__TEXTE RETENU__
%%

Cadeau de Guyane, graines de panacoco © Marie-Ange Ostré

Il y a différentes façons d’honorer un hôte, un ami, un conjoint. Des pus coûteuses aux plus humbles. Et justement, ce jour-là en Guyane…

« Et soudain, un inconnu vous offre…« . C’est une formule bien connue d’un ancien spot de pub. Mais si, une fois dans votre vie, un inconnu vous offrait vraiment un cadeau ?… Pas de ces fleurs coûteuses pour attirer l’attention ou de ces dîners luxueux dans un établissement au raffinement reconnu, pas non plus une technique de drague éculée, non… un « petit présent » comme on dit si joliment aux Seychelles, un vrai cadeau, de ceux qui viennent du coeur.

En Guyane cette année nous étions hébergés à Ouanary, petit village proche de la frontière brésilienne, en pleine forêt équatoriale sur les rives de la rivière Oyapock. Notre pension de famille était sommaire, située dans une percée de la forêt, la végétation dépassant allègrement le bâtiment d’un étage.

Un matin, nous étions montés sur une hauteur surplombant toute la canopée brésilienne et nous contemplions, sur des kilomètres à la ronde, la dense forêt amazonienne. Un tapis de feuillages épais, vert sombre, percé sur une fréquence élevée de cris d’oiseaux et des vociférations des singes hurleurs… Le regard portait aussi loin qu’on voulait l’imaginer, au-delà du territoire guyanais, jusqu’à l’horizon dense de ce Brésil haut en couleurs qui nous avait accueillis huit mois auparavant. Il avait fallu 40 minutes de grimpette sur un chemin abrupt pour atteindre cette plateforme qui héberge l’unique antenne relais de la région.

Nous nous préparions à enregistrer une séquence sur l’histoire des légendaires monts Tumuc Humac explorés à la fin du XIXème siècle par l’explorateur français Jules Crevaux. Comme en télévision tout prend toujours un certain temps, l’équipe cherchait le meilleur angle de prise de vue pendant que je musardais, nez au sol, en cherchant l’inconnu. Dans n’importe quel coin du monde, en cherchant un peu, vous trouverez de l’insolite.

%%

__DONNÉES FOURNIES__
%%

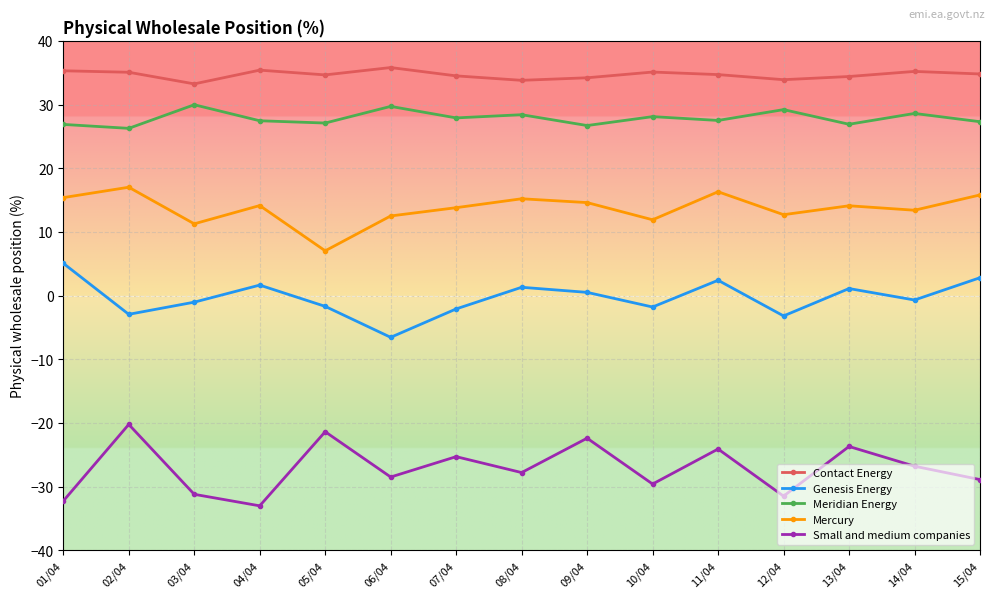

True or false: Small and medium companies has a value of -17.7 at 03/04.

False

%%

__TRAVAIL À FAIRE__
• a. Relevez tous les noms propres de lieux qui figurent dans le récit sur la Guyane.
• b. Poursuivez le récit sur la Guyane à partir de sa dernière phrase.

__RÉPONSES__
• a. Guyane, Seychelles, Ouanary, Oyapock, Brésil, Tumuc Humac

• b.
Soudain, je découvre un imparfait petit caillou vermillon qui étincelle sous une touffe d’herbe grasse. En le saisissant je constate qu’il est aussi léger qu’un pois. Intriguée, je le retourne et m’aperçois qu’il est comme dessiné au pinceau et presque identique au fameux symbole du yin et du yang, ces deux virgules blanches et noires synonymes du féminin et du masculin (entre autres). Sauf que ce pois est rouge vif et noir !

Notre guide s’approche de moi : il a déniché sous une bûche de bois vermoulu une grosse tortue terrestre aussi large qu’un chapeau de brousse ! La demoiselle est dérangée dans son sommeil et ouvre à peine un oeil glauque sous ses écailles larges et brunes. Je me demande réellement comment elle a bien pu se retrouver aussi haut, au-dessus de la forêt, dans un endroit aussi reculé !

J’en profite pour montrer ma trouvaille à Ben, souriant Amérindien qui nous guide sur le fleuve et en forêt primaire depuis deux jours. Sans un mot il fait un signe d’assentiment puis s’éloigne, fouille le sol du pied, se penche puis revient vers moi, il en a trouvé d’autres et il m’explique : « ce sont des graines de panacoco, dans le temps les Amérindiens en faisaient des colliers et ils les échangeaient avec les missionnaires pour avoir des outils. C’est un arbre à graines, il ne fait pas de fleurs et pas de fruits ». En me renseignant davantage, j’apprends que le panacoco fait partie de l’espèce végétale des Robinia.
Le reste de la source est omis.